Tuesday, June 17, 2008

How Do You Define “Prevention”?

I didn’t know Tim Russert but I felt the pinch of sadness when I heard the news he died. When I heard the news he died from a heart attack, I was hopeful the silver lining from his loss would be a renewed conversation about heart health and a preventative lifestyle.

We came this close to losing my Dad to a heart attack a few years ago, and I know health and lifestyle are important topics. Wild animals don’t die of heart attacks, yet humans and domesticated pets do.

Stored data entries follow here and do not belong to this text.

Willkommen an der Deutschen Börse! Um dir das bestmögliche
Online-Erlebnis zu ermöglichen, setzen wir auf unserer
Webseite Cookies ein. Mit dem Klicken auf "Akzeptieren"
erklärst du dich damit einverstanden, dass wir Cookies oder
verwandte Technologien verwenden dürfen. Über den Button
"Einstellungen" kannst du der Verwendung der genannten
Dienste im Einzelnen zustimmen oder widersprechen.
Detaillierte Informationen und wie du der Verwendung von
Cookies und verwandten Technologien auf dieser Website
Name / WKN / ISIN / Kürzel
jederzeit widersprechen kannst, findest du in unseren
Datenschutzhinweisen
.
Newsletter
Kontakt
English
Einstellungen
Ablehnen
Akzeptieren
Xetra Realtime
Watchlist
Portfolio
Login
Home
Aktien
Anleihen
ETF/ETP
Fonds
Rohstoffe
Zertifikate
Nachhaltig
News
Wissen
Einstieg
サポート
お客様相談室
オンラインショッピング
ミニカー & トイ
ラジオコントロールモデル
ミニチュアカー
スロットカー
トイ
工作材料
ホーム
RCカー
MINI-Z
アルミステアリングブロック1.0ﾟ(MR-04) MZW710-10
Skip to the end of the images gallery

Yes, some people have bad genes (like my father and, I assume, like me) but here’s a philosophy I agree with: Genes may be the bullet, but lifestyle is the trigger.

How can we keep from pulling the trigger? A heart attack isn’t inevitable. Exercise is vital, as is proper diet. Last night, on ABC World News with Charles Gibson, they offered a report on heart attacks as part of a tribute to Tim Russert. As the reporter talked about the importance of a preventative lifestyle, what images do you think flashed across the screen?

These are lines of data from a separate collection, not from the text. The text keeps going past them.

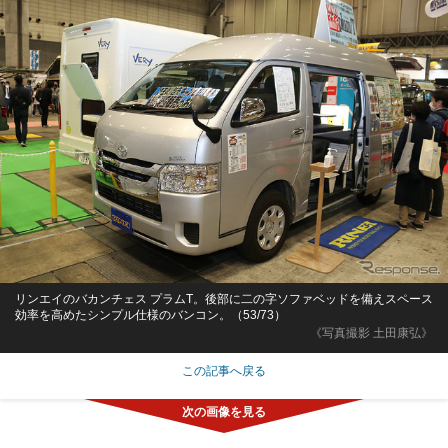
リンエイのバカンチェス プラムT。後部に二の字ソファベッドを備えスペース
効率を高めたシンプル仕様のバンコン。（53/73）
《写真撮影 土田康弘》
この記事へ戻る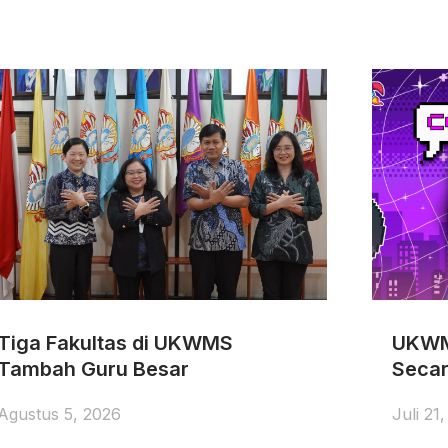
Tiga Fakultas di UKWMS
UKWM
Tambah Guru Besar
Secar
Agustus 5, 2026
Juli 21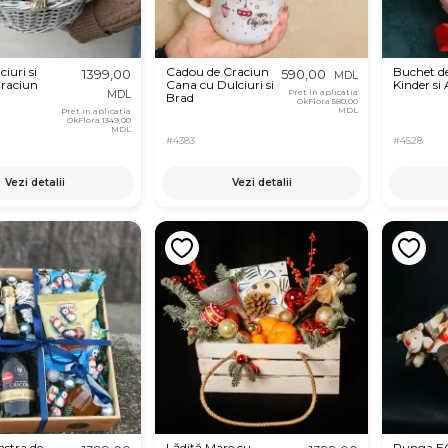
iuri si
Cadou de Craciun
Buchet de
1399,00
590,00
MDL
Craciun
Cana cu Dulciuri si
Kinder si
Pret in aplicatia
MDL
Brad
OkFlora
580,00
MDL
Pret in aplicatia
OkFlora
1349,00
MDL
#4383
#4528
Vezi detalii
Vezi detalii
astra de
Lădiță Mare cu
Punga E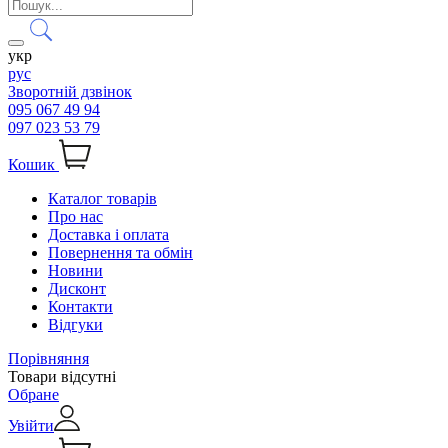
укр
рус
Зворотній дзвінок
095 067 49 94
097 023 53 79
Кошик
Каталог товарів
Про нас
Доставка і оплата
Повернення та обмін
Новини
Дисконт
Контакти
Відгуки
Порівняння
Товари відсутні
Обране
Увійти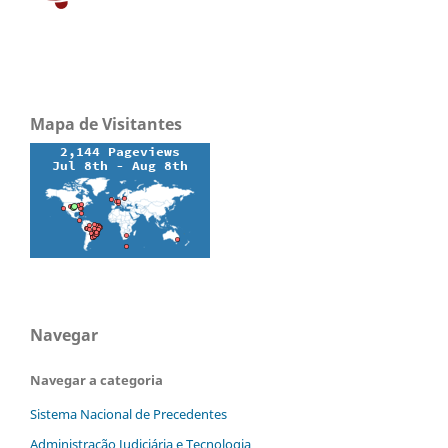
Mapa de Visitantes
Navegar
Navegar a categoria
Sistema Nacional de Precedentes
Administração Judiciária e Tecnologia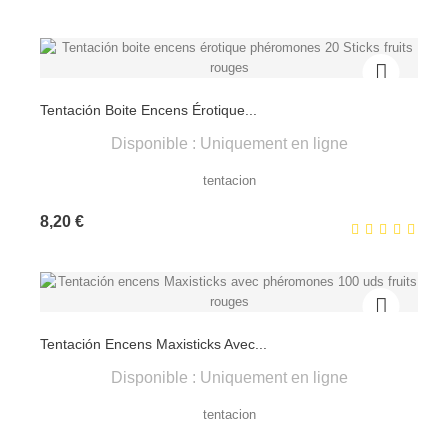
Tentación Boite Encens Érotique...
Disponible : Uniquement en ligne
tentacion
Prix
8,20 €
Tentación Encens Maxisticks Avec...
Disponible : Uniquement en ligne
tentacion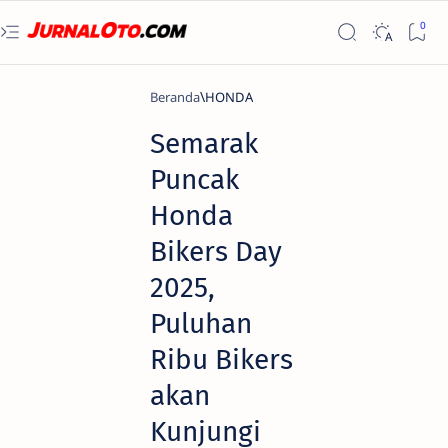
Beranda
HONDA
Semarak
Puncak
Honda
Bikers Day
2025,
Puluhan
Ribu Bikers
akan
Kunjungi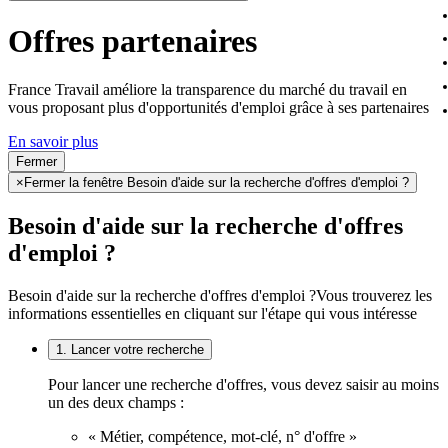
Offres partenaires
France Travail améliore la transparence du marché du travail en
vous proposant plus d'opportunités d'emploi grâce à ses partenaires
En savoir plus
Fermer
×
Fermer la fenêtre Besoin d'aide sur la recherche d'offres d'emploi ?
Besoin d'aide sur la recherche d'offres
d'emploi ?
Besoin d'aide sur la recherche d'offres d'emploi ?
Vous trouverez les
informations essentielles en cliquant sur l'étape qui vous intéresse
1. Lancer votre recherche
Pour lancer une recherche d'offres, vous devez saisir au moins
un des deux champs :
« Métier, compétence, mot-clé, n° d'offre »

Green veggies? Whole grains? Fresh fruits?

Nope. It was big white pills.

We have TiVo and, when I saw this, I hit “pause” and put my head on the coffee table. “How can they miss the fact that food is the most important, influential drug on the planet?” I asked my husband. He offered up a really profound answer. “Drug companies are one of the biggest advertisers on television,” he said. “The news networks aren’t going to bite the hands that feed them.”


For years, we’ve been fed lied (both literally and figuratively) about how to live and what to eat. Drink coffee. Avoid coffee. Eat eggs. Avoid eggs. Carbs are necessary. Carbs are evil. The food pyramid keeps changing, and still isn’t right. And then there are commercials for drug companies that include warnings longer than the actual pitch.

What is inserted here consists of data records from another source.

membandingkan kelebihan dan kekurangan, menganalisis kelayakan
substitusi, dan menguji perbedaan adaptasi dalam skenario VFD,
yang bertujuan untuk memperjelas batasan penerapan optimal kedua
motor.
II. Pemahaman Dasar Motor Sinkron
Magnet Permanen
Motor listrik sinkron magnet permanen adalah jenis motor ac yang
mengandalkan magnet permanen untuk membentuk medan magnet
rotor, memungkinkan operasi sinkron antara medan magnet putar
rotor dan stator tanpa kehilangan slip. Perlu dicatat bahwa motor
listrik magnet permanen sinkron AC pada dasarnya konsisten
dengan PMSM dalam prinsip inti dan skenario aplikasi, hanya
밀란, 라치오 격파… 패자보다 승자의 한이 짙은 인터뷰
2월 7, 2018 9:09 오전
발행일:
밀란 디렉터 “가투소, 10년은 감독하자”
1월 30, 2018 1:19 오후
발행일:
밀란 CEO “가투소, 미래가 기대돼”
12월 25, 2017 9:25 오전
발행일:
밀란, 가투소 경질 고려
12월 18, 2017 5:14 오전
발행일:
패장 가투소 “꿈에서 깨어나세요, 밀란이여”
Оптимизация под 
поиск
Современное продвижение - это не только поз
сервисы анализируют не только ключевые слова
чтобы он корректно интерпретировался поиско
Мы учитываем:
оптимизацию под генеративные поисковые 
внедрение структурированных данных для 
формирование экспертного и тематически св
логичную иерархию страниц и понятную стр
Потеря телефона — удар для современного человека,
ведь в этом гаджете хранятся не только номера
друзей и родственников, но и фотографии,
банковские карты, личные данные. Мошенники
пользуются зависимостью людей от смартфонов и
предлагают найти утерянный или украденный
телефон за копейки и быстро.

Did you know that drug companies used to market solely to doctors but found their profits soared when they marketed to us? I don’t think drug companies should market to anyone. And I’m referring to both prescription and over-the-counter medications. It’s gotten so far out of hand. Think about it: We live in a world where Advil’s campaign is “I’m all Advil” . . . and it works.

Who, really, wants to be all Advil?

I’d rather be all health. Pass the green veggies, whole grains, and fresh fruits, please.

Question of the blog: When you’re enlightened, how do you deal with those who try to cast shadows?